“One must not be shy where language is concerned.”
Published: May 3, 2011
Rate: 3.5 ⭐⭐⭐
In a narrative replete with poison arrows, devouring snakes, scientific miracles, and spiritual transformations, “State of Wonder” presents a world of stunning surprise and danger, rich in emotional resonance and moral complexity.
As Dr. Marina Singh embarks upon an uncertain odyssey into the insect-infested Amazon, she will be forced to surrender herself to the lush but forbidding world that awaits within the jungle.
Charged with finding her former mentor Dr. Annick Swenson, a researcher who has disappeared while working on a valuable new drug, she will have to confront her own memories of tragedy and sacrifice as she journeys into the unforgiving heart of darkness.

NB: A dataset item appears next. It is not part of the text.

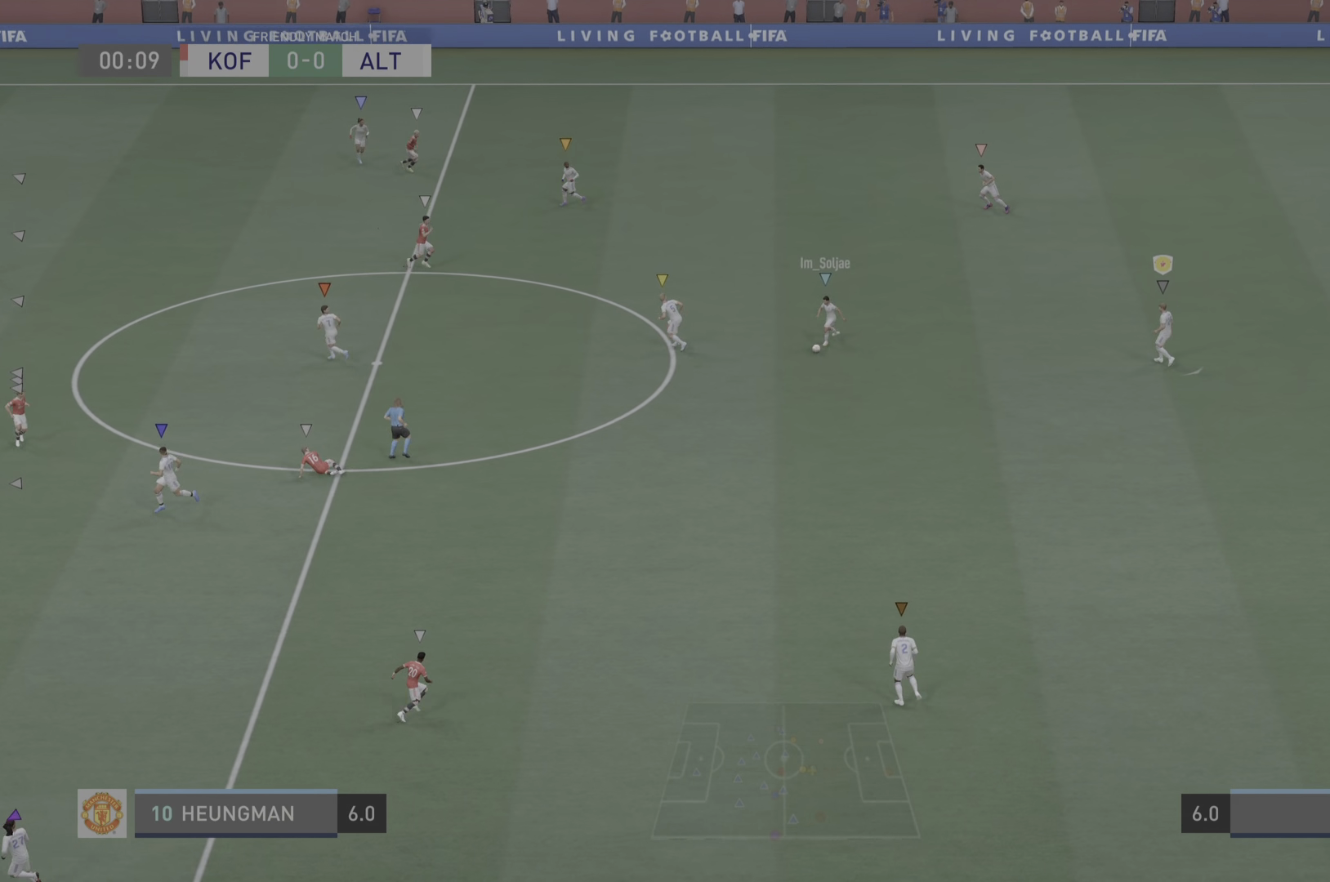
Gameplay with a controller (PlayStation layout); each line is a JSON object with the inputs held at the frame after it. "events" lists button and stick changes between this image and that frame as [ms after this image, input, new state], when the widget could be followed in between. Not read: L3.
{"buttons": [], "left_stick": "down-right", "right_stick": "center"}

Stirring and luminous, “State of Wonder” is a world unto itself, where unlikely beauty stands beside unimaginable loss beneath the rain forest’s jeweled canopy.
State of Wonder is a slow read, a wonderfully written story that is plot based. Provocative is the word I’d use to describe this book. Ann Patchett explores morality and science in such a way that pulled at me and had me asking myself questions because… Provocation. I got lost a few times with the science-y stuff and just floated through though.
Do you believe in miracles? Such are questions State of Wonder will have you asking yourself that over and over.
“It was a funny business, the subconscious mind, thinking that it could rewrite history.”
In as much as the book is plot based, the characters stole the show! Major theme I saw in almost all of them is sacrifice and loss and how it affects their choices, their lives and their relationships. Each in a different way. I was hooked!
The book is largely set in the Amazon and Patchett does a great job in bringing it out to life. I felt like I was there myself.
State of Wonder is a book that starts out slow but picks up pace later on and if you stick with it you’ll not be disappointed. At least I wasn’t.
Have you read State of Wonder? If yes, what did you think about it? If no, is it a book you’d read?